Saved entries
........
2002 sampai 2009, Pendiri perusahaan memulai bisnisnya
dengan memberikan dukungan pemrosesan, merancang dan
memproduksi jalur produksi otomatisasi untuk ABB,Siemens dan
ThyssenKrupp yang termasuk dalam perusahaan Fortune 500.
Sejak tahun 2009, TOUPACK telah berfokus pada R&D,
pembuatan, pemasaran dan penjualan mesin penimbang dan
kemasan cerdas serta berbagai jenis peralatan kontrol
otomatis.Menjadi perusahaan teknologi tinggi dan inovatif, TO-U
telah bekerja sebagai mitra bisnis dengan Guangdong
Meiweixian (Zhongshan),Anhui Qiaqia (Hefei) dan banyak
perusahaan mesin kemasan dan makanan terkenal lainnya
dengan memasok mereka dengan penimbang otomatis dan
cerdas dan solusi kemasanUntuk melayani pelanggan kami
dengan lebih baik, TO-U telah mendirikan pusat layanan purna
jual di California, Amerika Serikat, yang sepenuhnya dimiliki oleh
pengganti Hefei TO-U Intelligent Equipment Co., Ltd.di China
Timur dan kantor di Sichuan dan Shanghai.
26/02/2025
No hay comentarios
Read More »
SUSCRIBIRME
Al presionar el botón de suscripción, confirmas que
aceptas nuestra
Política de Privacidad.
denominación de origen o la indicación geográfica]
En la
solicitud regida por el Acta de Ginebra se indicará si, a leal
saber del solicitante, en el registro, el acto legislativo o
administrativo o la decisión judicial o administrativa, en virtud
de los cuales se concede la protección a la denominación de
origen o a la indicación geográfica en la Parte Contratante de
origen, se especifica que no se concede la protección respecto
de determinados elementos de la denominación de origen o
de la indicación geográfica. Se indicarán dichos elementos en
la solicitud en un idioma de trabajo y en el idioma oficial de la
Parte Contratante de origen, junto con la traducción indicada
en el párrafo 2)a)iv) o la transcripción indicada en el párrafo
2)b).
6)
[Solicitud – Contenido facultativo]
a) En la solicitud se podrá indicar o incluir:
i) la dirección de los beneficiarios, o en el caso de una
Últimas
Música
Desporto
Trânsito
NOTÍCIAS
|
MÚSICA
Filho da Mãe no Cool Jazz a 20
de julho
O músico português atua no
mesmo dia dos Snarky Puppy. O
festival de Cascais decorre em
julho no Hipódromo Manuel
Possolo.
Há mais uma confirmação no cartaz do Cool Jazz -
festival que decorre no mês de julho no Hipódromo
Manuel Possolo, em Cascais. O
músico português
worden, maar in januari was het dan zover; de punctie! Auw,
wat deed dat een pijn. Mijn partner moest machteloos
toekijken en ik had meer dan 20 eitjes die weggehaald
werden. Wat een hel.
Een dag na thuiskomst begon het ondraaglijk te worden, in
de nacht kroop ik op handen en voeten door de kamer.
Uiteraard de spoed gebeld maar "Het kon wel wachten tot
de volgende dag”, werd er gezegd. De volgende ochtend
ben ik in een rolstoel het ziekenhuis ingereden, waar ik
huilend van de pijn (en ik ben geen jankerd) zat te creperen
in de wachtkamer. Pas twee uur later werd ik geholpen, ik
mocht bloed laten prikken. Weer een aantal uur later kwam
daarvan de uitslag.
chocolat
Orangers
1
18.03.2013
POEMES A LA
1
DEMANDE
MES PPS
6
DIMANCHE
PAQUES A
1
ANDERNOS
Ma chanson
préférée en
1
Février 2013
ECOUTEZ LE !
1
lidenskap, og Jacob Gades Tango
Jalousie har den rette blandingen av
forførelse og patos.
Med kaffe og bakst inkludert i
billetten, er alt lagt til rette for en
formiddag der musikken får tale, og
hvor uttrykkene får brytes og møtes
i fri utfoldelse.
........
● **REQUIRED ACTION**
Can you reproduce every line of the listing above once more, character for character?

● **RESULT OF THE EXERCISE**
2002 sampai 2009, Pendiri perusahaan memulai bisnisnya
dengan memberikan dukungan pemrosesan, merancang dan
memproduksi jalur produksi otomatisasi untuk ABB,Siemens dan
ThyssenKrupp yang termasuk dalam perusahaan Fortune 500.
Sejak tahun 2009, TOUPACK telah berfokus pada R&D,
pembuatan, pemasaran dan penjualan mesin penimbang dan
kemasan cerdas serta berbagai jenis peralatan kontrol
otomatis.Menjadi perusahaan teknologi tinggi dan inovatif, TO-U
telah bekerja sebagai mitra bisnis dengan Guangdong
Meiweixian (Zhongshan),Anhui Qiaqia (Hefei) dan banyak
perusahaan mesin kemasan dan makanan terkenal lainnya
dengan memasok mereka dengan penimbang otomatis dan
cerdas dan solusi kemasanUntuk melayani pelanggan kami
dengan lebih baik, TO-U telah mendirikan pusat layanan purna
jual di California, Amerika Serikat, yang sepenuhnya dimiliki oleh
pengganti Hefei TO-U Intelligent Equipment Co., Ltd.di China
Timur dan kantor di Sichuan dan Shanghai.
26/02/2025
No hay comentarios
Read More »
SUSCRIBIRME
Al presionar el botón de suscripción, confirmas que
aceptas nuestra
Política de Privacidad.
denominación de origen o la indicación geográfica]
En la
solicitud regida por el Acta de Ginebra se indicará si, a leal
saber del solicitante, en el registro, el acto legislativo o
administrativo o la decisión judicial o administrativa, en virtud
de los cuales se concede la protección a la denominación de
origen o a la indicación geográfica en la Parte Contratante de
origen, se especifica que no se concede la protección respecto
de determinados elementos de la denominación de origen o
de la indicación geográfica. Se indicarán dichos elementos en
la solicitud en un idioma de trabajo y en el idioma oficial de la
Parte Contratante de origen, junto con la traducción indicada
en el párrafo 2)a)iv) o la transcripción indicada en el párrafo
2)b).
6)
[Solicitud – Contenido facultativo]
a) En la solicitud se podrá indicar o incluir:
i) la dirección de los beneficiarios, o en el caso de una
Últimas
Música
Desporto
Trânsito
NOTÍCIAS
|
MÚSICA
Filho da Mãe no Cool Jazz a 20
de julho
O músico português atua no
mesmo dia dos Snarky Puppy. O
festival de Cascais decorre em
julho no Hipódromo Manuel
Possolo.
Há mais uma confirmação no cartaz do Cool Jazz -
festival que decorre no mês de julho no Hipódromo
Manuel Possolo, em Cascais. O
músico português
worden, maar in januari was het dan zover; de punctie! Auw,
wat deed dat een pijn. Mijn partner moest machteloos
toekijken en ik had meer dan 20 eitjes die weggehaald
werden. Wat een hel.
Een dag na thuiskomst begon het ondraaglijk te worden, in
de nacht kroop ik op handen en voeten door de kamer.
Uiteraard de spoed gebeld maar "Het kon wel wachten tot
de volgende dag”, werd er gezegd. De volgende ochtend
ben ik in een rolstoel het ziekenhuis ingereden, waar ik
huilend van de pijn (en ik ben geen jankerd) zat te creperen
in de wachtkamer. Pas twee uur later werd ik geholpen, ik
mocht bloed laten prikken. Weer een aantal uur later kwam
daarvan de uitslag.
chocolat
Orangers
1
18.03.2013
POEMES A LA
1
DEMANDE
MES PPS
6
DIMANCHE
PAQUES A
1
ANDERNOS
Ma chanson
préférée en
1
Février 2013
ECOUTEZ LE !
1
lidenskap, og Jacob Gades Tango
Jalousie har den rette blandingen av
forførelse og patos.
Med kaffe og bakst inkludert i
billetten, er alt lagt til rette for en
formiddag der musikken får tale, og
hvor uttrykkene får brytes og møtes
i fri utfoldelse.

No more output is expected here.